Si preoccupò di migliorare il trattamento e l’addestramento delle truppe, il suo equipaggiamento e vestiario, con maggiore praticità e comodità rispetto a quanto adottato dai precedenti regolamenti. Con l’istituzione del nuovo corpo denominato “Guardia alla Frontiera” (GAF) l’Esercito venne svincolato dal compito di assicurare la copertura dei confini per impegnarsi quindi a garantire la difesa del restante territorio nazionale”.

 

Proprio il generale capì l’importanza della guerra lampo, ma poi la campagna d’Etiopia incrinò i suoi rapporti con Badoglio:

“Fu proprio nella campagna d’Etiopia, con l’accennata intenzione di Mussolini di sostituire Badoglio con Baistrocchi che si verificò il malinteso che mise in allarme il primo dei due generali. Queste infatti furono le parole di Badoglio riportate dal generale Rodolfo Graziani: “Durante la campagna d’Etiopia, Baistrocchi ha tentato di farmi la forca, ma la pagherà. Perché, vede Graziani – incalzò con aria minacciosa – io i miei nemici li strangolo lentamente, così, col guanto di velluto”. In realtà Baistrocchi aveva fatto solo il suo dovere di “tecnico” e non aveva alcuna intenzione di “fare le scarpe” al suo superiore.
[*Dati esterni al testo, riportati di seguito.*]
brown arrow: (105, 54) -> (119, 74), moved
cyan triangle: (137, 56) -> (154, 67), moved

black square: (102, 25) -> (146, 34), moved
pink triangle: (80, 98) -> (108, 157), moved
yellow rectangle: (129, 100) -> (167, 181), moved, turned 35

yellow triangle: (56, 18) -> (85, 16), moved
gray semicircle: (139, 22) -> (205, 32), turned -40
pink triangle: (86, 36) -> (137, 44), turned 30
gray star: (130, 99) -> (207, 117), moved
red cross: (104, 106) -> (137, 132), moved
L’occasione per disarcionare quello che pensava fosse un rivale, Badoglio la ebbe, tuttavia, quando Baistrocchi scrisse a Mussolini la lucida e profetica lettera del 18 settembre ’36. Fu grazie a questa che Badoglio poté convincere il Duce a destituirlo. Il generale napoletano fu nominato Conte e Senatore de Regno per i grandi meriti acquisti, ma, de facto, fu escluso da ogni ruolo di responsabilità. Mussolini gli propose, poi, di comandare le truppe nella guerra di Spagna, ma egli rifiutò. Come molti italiani anche il generale aveva probabilmente perso entusiasmo verso una politica nella quale non si riconosceva più.
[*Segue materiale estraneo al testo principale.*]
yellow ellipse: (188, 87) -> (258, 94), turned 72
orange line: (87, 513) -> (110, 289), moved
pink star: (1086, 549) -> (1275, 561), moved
Con il crollo del Regime e l’insediarsi di Badoglio come capo del Governo, il 18 aprile 1945 con richiesta del Commissariato per le sanzioni contro i Fascismo Baistrocchi, allora settantatreenne, fu arrestato e rinchiuso nel carcere di Regina Coeli come un delinquente comune. Qui rimase per un anno e tre mesi in attesa del processo. Al generale instancabile e intrepido, il peso della calunnia fu molto gravoso, tanto che dimagrì di 21 chili. Solo gli ultimi due mesi prima del processo li trascorse nel carcere militare di Forte Boccea, trattato con il dovuto rispetto. L’accusa era di avere, come Sottosegretario alla Guerra, compromesso e tradito le sorti del Paese tanto da averlo successivamente condotto alla catastrofe mediante la fascistizzazione dell’Esercito, influenzandone l’ordinamento, la tecnica militare, la regolamentazione e la disciplina.  Il processo presso il tribunale militare di Roma iniziò il 10 settembre 1946 e fu seguito da tutta la città”.

 

 

Un processo che durò 12 giorni e si concluse il 22 settembre, con la riabilitazione della sua figura di soldato e generale, ma ormai la sua salute era compromessa dagli anni in carcere:

“Baistrocchi respinse energicamente ogni accusa parlando 5 ore di seguito ed elencando esattamente il suo operato e le sue argomentazioni. Tuttavia, mai ebbe parole contro il suo nemico Badoglio. Su richiesta dello stesso Pubblico Ministero, l’anziano generale fu quindi assolto con formula piena, tra gli applausi del pubblico e grandi manifestazioni di approvazione. La sentenza consacrò la figura di questo ufficiale con pieno, incondizionato riconoscimento. Uscì dal carcere alle ore 15 del 22 settembre 1946. Già debilitato dalla vicenda infamante del carcere, pochi mesi dopo, morì per un attacco di cuore, il 31 maggio 1947. Riposa alla Certosa di Bologna.

Come scrisse il grande invalido di guerra Carlo Delcroix, per il suo epitaffio: “Visse abbastanza da rivendicare con il proprio nome quello dell’Esercito che si voleva colpire in uno dei suoi Capi più degni, ma il cuore che aveva contenuto il giubilo della guerra vinta e l’angoscia della guerra perduta alla fine si infranse. La famiglia che amò più di se stesso e l’Italia che servì fino alla morte, nel piangerne la perdita, non vogliono sia perduto il suo esempio”.